Turn the lines from the first one through the line with "Был произведен замер" into a Markdown table with two columns, Row and Line, giving each line its row number and leaving out any blank lines.
━━━━━━━━━━━━━━━━━━━━
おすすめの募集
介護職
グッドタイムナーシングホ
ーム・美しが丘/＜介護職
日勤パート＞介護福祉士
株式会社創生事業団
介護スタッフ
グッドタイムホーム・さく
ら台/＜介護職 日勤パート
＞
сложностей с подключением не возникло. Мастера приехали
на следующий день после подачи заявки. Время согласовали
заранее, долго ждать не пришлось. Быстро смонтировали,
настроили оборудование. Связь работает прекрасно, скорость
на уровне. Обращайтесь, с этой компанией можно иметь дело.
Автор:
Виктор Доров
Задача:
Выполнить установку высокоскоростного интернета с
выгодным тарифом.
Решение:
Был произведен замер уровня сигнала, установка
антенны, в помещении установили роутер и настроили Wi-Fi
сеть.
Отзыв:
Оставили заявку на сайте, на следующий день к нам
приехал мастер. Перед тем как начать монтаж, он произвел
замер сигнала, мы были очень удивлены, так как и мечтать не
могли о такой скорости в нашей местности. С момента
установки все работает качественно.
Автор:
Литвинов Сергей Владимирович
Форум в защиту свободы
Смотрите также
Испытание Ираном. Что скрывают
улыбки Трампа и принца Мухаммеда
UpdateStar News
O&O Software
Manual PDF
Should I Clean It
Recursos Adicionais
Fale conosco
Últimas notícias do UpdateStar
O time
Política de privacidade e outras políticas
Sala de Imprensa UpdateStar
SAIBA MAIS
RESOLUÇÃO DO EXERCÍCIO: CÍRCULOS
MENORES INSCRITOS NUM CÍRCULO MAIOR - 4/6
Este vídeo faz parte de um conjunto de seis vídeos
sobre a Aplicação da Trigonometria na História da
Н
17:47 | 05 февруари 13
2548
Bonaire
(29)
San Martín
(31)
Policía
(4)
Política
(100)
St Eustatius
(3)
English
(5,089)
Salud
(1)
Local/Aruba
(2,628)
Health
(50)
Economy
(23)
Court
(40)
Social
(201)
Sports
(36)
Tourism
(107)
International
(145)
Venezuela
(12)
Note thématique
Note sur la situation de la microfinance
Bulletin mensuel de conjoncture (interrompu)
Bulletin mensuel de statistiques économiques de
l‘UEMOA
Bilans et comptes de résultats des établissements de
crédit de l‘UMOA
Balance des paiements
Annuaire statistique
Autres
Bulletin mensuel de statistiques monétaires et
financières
━━━━━━━━━━━━━━━━━━━━
→ Task answer
| Row | Line |
|---|---|
| 1 | おすすめの募集 |
| 2 | 介護職 |
| 3 | グッドタイムナーシングホ |
| 4 | ーム・美しが丘/＜介護職 |
| 5 | 日勤パート＞介護福祉士 |
| 6 | 株式会社創生事業団 |
| 7 | 介護スタッフ |
| 8 | グッドタイムホーム・さく |
| 9 | ら台/＜介護職 日勤パート |
| 10 | ＞ |
| 11 | сложностей с подключением не возникло. Мастера приехали |
| 12 | на следующий день после подачи заявки. Время согласовали |
| 13 | заранее, долго ждать не пришлось. Быстро смонтировали, |
| 14 | настроили оборудование. Связь работает прекрасно, скорость |
| 15 | на уровне. Обращайтесь, с этой компанией можно иметь дело. |
| 16 | Автор: |
| 17 | Виктор Доров |
| 18 | Задача: |
| 19 | Выполнить установку высокоскоростного интернета с |
| 20 | выгодным тарифом. |
| 21 | Решение: |
| 22 | Был произведен замер уровня сигнала, установка |